Not long ago a mother told me that she was worried about her twenty­one­-year-old son who had stopped going to church when he left home. What did I do wrong? She asked.

A student worried about her faith as a Christian because she had never won an argument on religion with anyone.

Remember that the seed in this story is not just any old seed. It is the Word of God. It is effective. God says, "My word will not return to me empty." How does that happen?

Although we talk about ideas as being "planted" in our minds, we don't think of our brains as fields much any more. We are much more likely to imagine our minds as similar to tape recorders or computers, where data is entered and stored until we need it. That's not a bad image for the way faith works.

If you are a parent, you may have been surprised by hearing your grown children speak to their own children just as you used to do -- in exactly the same words! Those words had been lying dormant in your offsprings minds until they reached the time of life when they were needed to warn or scold or comfort the next generation. We may only have a brief conversation with someone, but God can use those words in the life­long dialogue that God carries on with that person through other individuals just like us. Maybe our words will only start the process, plant the original seed. Maybe they will reinforce something that others have already said. In some cases, our words may be the deciding influence that will mean a dramatic change in someone's life. Only time will tell.

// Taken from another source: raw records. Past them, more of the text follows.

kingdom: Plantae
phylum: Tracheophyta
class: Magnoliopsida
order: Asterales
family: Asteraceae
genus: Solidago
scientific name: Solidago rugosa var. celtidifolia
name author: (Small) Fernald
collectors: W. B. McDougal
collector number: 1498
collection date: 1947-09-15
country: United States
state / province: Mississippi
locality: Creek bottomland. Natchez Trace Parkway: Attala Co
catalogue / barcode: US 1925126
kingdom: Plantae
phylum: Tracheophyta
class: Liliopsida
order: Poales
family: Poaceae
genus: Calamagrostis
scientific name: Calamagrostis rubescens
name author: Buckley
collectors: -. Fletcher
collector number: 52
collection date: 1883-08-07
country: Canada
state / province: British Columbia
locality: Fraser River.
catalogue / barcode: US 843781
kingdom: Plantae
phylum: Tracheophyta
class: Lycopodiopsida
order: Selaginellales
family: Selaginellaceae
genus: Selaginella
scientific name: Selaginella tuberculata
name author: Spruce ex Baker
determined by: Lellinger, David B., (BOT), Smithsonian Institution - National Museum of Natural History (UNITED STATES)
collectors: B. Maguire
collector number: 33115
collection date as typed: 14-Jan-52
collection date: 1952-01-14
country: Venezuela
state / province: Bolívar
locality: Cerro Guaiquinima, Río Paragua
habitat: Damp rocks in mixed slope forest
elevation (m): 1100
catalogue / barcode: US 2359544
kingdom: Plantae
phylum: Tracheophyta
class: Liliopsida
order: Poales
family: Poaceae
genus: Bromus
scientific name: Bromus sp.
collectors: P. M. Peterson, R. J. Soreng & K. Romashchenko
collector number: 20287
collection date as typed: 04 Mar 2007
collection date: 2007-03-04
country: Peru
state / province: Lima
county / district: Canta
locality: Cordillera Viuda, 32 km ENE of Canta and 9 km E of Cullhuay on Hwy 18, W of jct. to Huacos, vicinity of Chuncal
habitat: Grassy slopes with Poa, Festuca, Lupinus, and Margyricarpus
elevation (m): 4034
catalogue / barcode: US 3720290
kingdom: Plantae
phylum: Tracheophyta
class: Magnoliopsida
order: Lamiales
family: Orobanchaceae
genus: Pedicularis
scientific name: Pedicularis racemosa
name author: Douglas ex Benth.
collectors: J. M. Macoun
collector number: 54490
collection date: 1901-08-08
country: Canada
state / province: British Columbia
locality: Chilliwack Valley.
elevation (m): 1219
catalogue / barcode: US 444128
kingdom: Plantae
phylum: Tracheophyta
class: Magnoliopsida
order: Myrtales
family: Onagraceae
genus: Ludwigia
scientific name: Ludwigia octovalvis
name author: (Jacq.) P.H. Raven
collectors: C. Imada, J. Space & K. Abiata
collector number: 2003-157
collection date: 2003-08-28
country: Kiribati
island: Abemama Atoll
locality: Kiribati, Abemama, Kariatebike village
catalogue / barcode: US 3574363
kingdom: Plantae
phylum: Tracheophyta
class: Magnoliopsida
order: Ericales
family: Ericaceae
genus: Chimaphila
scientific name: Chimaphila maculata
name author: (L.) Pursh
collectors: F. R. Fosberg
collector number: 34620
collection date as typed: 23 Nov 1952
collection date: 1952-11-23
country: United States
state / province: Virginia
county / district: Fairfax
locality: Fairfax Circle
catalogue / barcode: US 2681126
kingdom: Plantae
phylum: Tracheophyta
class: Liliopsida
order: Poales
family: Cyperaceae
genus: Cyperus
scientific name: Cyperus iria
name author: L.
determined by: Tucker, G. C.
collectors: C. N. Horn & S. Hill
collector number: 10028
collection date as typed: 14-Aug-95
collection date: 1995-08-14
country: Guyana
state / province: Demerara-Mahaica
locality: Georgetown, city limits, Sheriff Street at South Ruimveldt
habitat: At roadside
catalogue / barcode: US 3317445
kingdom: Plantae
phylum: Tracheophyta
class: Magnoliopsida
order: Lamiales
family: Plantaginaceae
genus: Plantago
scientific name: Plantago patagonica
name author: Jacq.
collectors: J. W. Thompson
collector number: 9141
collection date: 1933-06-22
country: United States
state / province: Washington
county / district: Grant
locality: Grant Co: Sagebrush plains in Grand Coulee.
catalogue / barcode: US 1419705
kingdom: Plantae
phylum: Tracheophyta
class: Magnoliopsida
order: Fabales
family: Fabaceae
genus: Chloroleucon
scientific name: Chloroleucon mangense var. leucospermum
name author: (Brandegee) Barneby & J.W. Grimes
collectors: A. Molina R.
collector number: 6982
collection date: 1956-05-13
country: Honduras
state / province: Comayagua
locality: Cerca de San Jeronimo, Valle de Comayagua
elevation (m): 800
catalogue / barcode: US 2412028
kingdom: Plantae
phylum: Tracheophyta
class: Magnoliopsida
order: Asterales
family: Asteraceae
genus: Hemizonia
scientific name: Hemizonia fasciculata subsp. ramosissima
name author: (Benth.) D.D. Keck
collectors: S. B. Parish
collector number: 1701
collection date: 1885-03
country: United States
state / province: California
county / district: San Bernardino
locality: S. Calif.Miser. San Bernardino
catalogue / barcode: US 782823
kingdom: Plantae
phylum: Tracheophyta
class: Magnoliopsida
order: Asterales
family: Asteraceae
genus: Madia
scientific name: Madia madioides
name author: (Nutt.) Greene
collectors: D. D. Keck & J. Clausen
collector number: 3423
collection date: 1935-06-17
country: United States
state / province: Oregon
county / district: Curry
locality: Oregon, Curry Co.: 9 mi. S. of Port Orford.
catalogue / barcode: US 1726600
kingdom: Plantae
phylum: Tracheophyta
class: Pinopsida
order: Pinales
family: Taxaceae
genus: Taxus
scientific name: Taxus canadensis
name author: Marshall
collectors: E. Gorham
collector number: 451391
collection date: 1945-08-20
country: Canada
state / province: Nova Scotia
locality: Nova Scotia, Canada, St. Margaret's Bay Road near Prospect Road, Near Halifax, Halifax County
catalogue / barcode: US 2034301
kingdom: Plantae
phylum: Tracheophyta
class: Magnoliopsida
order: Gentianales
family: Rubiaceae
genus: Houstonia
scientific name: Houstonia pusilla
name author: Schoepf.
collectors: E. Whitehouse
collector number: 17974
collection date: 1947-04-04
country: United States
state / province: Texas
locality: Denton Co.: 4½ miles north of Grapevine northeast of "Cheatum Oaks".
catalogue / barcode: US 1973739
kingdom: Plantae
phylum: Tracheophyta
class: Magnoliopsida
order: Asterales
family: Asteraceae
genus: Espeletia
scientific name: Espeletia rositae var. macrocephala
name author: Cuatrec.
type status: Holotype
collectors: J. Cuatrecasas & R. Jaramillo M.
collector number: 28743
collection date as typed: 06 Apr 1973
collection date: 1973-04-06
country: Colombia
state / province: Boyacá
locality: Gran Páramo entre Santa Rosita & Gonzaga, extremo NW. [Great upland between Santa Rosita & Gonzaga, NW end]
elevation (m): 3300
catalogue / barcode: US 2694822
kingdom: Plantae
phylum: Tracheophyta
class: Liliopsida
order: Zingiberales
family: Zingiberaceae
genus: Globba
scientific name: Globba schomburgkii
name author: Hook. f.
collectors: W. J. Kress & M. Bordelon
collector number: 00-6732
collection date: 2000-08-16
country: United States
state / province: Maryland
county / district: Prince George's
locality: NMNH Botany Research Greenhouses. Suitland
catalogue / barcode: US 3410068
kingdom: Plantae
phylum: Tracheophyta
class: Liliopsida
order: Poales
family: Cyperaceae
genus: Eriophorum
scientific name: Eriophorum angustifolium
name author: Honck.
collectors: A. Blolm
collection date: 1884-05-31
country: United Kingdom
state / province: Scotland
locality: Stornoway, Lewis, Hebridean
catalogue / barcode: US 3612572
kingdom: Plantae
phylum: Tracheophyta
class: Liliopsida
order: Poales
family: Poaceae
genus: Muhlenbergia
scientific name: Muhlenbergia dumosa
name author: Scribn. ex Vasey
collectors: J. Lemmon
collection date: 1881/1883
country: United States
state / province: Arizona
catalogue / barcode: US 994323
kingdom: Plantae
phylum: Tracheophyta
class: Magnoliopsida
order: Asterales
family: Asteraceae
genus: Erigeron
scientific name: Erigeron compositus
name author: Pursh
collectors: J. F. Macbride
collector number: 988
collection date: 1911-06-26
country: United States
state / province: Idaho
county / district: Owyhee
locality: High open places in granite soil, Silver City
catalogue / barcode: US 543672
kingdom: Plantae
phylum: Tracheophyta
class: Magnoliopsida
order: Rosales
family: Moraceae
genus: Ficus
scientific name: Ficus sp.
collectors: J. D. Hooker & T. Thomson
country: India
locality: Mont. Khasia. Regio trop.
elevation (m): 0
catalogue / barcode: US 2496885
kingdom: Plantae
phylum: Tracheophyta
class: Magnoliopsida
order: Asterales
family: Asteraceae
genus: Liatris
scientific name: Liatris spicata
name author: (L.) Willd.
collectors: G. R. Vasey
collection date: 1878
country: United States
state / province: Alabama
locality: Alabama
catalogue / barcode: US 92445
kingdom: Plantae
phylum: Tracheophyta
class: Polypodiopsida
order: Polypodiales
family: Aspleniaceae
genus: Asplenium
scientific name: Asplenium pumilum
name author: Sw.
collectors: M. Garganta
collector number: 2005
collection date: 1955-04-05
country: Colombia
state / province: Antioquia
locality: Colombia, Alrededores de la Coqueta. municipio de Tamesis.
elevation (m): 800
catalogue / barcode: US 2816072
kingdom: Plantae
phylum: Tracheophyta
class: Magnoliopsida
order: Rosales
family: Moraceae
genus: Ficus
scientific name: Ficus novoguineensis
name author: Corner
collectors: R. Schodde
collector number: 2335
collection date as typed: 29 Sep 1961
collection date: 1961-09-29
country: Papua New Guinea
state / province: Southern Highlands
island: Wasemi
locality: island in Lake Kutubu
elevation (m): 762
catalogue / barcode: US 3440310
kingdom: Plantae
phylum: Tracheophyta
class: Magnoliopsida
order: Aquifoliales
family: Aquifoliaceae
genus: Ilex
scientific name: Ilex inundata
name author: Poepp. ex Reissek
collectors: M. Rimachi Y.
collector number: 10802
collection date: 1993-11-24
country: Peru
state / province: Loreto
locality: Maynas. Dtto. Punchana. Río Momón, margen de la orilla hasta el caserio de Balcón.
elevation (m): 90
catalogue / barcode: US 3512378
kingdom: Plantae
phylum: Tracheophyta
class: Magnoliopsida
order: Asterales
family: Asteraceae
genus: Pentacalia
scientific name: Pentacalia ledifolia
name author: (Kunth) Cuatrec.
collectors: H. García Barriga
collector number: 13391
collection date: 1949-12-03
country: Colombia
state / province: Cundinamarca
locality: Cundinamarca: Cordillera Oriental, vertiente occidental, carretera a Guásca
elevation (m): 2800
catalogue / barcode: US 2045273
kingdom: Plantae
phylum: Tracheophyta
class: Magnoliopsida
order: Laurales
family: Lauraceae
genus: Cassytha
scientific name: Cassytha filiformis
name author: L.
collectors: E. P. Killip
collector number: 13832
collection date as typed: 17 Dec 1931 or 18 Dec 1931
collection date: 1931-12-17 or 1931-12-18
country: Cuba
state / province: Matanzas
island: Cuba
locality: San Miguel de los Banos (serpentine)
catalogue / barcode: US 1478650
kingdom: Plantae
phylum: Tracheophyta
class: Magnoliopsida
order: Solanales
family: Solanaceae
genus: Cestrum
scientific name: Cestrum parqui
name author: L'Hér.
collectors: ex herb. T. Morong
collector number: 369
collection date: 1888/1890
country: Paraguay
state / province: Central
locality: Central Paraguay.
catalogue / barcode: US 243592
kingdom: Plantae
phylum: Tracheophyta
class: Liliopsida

I once sat at a table in Germany with a group of air force chaplains as they relaxed and traded stories about military bases around the world where they had served. It turned out that two of them had served on the same base, one after the other. Naturally, they soon began to play "Did you know so­-and-so on that base?" Among the names they knew in common, one couple stood out. The chaplain who had been on that base first described the difficulties and despair those two people had wrestled with. He ended by saying, "I worked with them as best I could, but nothing seemed to help. I wonder if they are still together." "Together?" the second chaplain said, "You should see them now. They are the mainstays of our program there, and they speak so highly of the way your words made a difference in their lives." That chaplain was lucky, most of the time we never get to learn the results of our efforts. We try to express our faith to someone else -- a school friend, a co­worker, an invalid, a relative -- and then we move away, they take another job, or we lose track of them in some other way. But God knows how that timely word from you may bring results in the years that follow.

Have you ever heard the story of Johnny Appleseed -- that legendary frontiersman who walked across Ohio and other states giving out seeds for fruit­ trees? It is said that many generations benefited from Johnny Appleseed's passion for planting. But just suppose that Johnny was worried about results. Suppose he did not trust to the power of the seeds to grow and the weather and soil to nourish. Suppose he felt personally responsible for getting each and every tree up to the stage where it was producing fruit. How many trees would he have been able to plant in his lifetime? How many counties or states would have looked back to him with gratitude?

So it is with our sharing the word about Jesus Christ. Our job is only to plant the seed. God can then use our efforts to bring forth results far beyond any we could imagine. That's what St. Paul was talking about when he wrote in his first letter to the Corinthians, chapter 3, verse 6: "I planted, Apollos (another Christian) watered, but God gave the increase." Paul saw his job like Johnny Appleseed saw his, plant the seed, and trust the results to God. That is good advice to us as well.